Fuzzy logic approach for heart rate variability

Abstract

Intrioution. The heart rate variability (HRV) is based on measuring (time) intervals between R-peaks (of RR-intervals) of an electrocardiogram (ECG) and plotting a rhythmogram on their basis with its subsequent analysis by various mathematical methods that are classified as Time Domain (TD), Frequency Domain (FD) and Nonlinear (NM) [1, 2]. Diversity of methods and approaches to analysis of HRV is stemming from complexity and nonlinearity of the phenomenon itself, as well as from greater diversity of physiological reactions of an organism, both in normal and pathological states. Therefore, it appears relevant and important to incorporate currently existing HRV indicators and norms into a unified Fuzzy Logic (FL) methodology, which in turn will allow to integrally assess each metric and HRV results as a whole. Objective. We propose a Fuzzy Logic algorithm for incorporating into a single view of each metric, – Time Domain, Frequency Domain, Nonlinear Methods and HRV as a whole. Materials and methods. We define by FL the extent of belonging to normal state both for each distinct HRV metric – TD, FD and NM, and for a patient's HRV in general. Membership functions of any HRV index and defuzzification rules for FL scores was defined. In order to implement the proposed algorithm, specified parameters of mean values of HRV (М) indicators and their standard deviation (σ) have been found in scientific publications on HRV [1, 3, 7, 8, 9, 10]. We use for FL algorithm demonstration a long-term HRV records by Massachusetts Institute of Technology - Boston’s Beth Israel Hospital (MIT-BIH) from [11], a free-access, on-line archive of physiological signals for Normal Sinus Rhythm (NSR) RR Interval, Congestive Heart Failure (CHF) RR Interval and Atrial Fibrillation (AF) Databases [12]. Conclusion.
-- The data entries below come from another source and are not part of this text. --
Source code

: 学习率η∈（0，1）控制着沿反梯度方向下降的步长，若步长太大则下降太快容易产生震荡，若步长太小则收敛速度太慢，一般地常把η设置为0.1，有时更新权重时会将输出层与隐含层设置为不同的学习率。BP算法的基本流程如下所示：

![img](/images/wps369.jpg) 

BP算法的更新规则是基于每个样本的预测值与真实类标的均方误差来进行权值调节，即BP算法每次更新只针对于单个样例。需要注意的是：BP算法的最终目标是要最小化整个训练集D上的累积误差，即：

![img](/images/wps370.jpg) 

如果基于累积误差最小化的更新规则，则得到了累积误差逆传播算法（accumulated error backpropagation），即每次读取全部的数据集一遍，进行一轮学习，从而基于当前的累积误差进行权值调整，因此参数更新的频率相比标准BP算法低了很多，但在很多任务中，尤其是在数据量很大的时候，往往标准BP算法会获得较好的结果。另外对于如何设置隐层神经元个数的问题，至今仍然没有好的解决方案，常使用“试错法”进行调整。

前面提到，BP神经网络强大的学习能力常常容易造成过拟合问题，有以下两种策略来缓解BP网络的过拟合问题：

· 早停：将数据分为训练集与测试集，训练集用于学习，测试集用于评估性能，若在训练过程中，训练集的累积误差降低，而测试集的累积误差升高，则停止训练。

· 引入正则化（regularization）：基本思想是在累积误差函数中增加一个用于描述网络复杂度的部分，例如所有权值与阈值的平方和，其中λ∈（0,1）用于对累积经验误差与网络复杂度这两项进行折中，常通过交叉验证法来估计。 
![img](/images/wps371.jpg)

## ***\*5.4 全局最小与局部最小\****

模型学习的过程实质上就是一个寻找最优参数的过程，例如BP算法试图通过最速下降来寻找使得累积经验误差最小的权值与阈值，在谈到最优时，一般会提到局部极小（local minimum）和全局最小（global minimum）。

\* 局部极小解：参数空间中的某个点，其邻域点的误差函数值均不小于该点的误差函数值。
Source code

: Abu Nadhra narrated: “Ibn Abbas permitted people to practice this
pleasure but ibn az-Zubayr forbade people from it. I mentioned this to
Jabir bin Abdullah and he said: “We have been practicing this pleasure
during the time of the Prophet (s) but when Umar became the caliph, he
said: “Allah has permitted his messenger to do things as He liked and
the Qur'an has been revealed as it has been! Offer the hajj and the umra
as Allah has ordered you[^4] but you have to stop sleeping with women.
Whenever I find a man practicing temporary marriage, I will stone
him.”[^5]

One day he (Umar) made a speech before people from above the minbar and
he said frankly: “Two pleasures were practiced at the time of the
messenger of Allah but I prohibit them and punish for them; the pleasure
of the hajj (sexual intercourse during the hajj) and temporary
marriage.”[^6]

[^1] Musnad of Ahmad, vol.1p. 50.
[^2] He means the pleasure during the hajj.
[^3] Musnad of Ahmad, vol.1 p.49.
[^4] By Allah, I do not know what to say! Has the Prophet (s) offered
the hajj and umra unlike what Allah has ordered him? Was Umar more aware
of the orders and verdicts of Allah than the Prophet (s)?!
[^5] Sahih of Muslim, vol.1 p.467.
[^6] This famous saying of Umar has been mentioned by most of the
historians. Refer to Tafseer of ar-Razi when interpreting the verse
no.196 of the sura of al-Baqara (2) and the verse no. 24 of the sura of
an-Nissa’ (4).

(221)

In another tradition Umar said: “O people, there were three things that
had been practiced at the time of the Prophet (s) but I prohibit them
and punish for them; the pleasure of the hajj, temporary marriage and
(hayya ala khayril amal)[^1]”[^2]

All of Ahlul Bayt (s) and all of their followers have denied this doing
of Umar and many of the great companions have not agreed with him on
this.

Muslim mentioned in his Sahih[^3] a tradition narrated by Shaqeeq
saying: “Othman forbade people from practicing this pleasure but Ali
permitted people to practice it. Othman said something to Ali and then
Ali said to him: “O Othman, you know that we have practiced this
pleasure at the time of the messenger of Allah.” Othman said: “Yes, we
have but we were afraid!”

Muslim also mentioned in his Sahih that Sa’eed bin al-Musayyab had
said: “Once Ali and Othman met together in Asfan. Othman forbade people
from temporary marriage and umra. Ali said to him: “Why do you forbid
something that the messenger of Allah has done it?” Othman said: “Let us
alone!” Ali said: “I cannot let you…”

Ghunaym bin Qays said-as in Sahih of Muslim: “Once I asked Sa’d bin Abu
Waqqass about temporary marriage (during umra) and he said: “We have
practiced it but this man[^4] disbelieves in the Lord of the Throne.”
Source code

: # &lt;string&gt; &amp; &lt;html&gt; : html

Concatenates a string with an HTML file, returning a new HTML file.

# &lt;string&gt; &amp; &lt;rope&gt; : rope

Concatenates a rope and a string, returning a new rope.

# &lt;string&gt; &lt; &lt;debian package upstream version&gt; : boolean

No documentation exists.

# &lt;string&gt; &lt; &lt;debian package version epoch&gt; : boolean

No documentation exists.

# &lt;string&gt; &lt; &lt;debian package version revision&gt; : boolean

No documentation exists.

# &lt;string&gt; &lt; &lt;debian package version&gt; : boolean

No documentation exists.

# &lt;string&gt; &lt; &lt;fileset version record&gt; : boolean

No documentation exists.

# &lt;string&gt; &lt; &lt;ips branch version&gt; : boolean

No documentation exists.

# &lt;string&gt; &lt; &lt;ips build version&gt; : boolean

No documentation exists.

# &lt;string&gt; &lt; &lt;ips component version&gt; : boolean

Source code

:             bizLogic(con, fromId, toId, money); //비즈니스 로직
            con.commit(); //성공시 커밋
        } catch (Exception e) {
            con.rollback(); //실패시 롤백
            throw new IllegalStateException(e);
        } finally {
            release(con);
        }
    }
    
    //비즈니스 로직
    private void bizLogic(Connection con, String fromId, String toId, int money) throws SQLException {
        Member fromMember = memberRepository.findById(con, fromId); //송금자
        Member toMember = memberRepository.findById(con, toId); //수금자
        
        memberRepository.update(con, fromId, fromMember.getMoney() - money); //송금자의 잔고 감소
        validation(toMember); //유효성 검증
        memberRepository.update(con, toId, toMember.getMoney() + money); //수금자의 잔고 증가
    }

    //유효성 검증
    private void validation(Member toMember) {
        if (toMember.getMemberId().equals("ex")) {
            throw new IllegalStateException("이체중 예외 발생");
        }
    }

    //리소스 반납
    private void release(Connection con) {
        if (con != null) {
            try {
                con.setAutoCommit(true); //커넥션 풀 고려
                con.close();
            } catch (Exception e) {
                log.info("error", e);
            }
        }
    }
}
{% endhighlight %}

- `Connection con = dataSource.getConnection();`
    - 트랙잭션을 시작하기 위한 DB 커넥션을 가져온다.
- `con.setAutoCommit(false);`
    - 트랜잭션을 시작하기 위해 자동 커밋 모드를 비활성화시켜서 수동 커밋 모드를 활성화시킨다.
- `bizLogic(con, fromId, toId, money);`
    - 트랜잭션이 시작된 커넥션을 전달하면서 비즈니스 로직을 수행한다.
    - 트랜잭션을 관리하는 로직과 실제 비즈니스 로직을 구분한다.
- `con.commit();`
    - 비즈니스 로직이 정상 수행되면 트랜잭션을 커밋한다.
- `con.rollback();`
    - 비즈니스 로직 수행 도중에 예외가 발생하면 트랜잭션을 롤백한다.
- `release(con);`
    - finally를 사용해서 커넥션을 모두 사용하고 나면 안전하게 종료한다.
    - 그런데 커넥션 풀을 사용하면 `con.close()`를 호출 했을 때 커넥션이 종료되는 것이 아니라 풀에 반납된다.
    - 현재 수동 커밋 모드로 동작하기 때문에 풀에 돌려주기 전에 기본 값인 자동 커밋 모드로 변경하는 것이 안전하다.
In this article, we have presented a comprehensive view of HRV by Fuzzy Logic technology and thoroughly examined the peculiarities of its application and interpretation. Of all considered examples of FL analysis, the worst result is demonstrated by a patient from the AF group, while the best one belongs to a patient from the NSR group. Difference in FL Scores between these patients from NSR and CHF groups is almost 4 times, while between patients from NSR and АF groups it is almost 6 times. It appears especially important to implement such a design in portable medical devices for quick and easy interpretation of numerous parameters measured by them.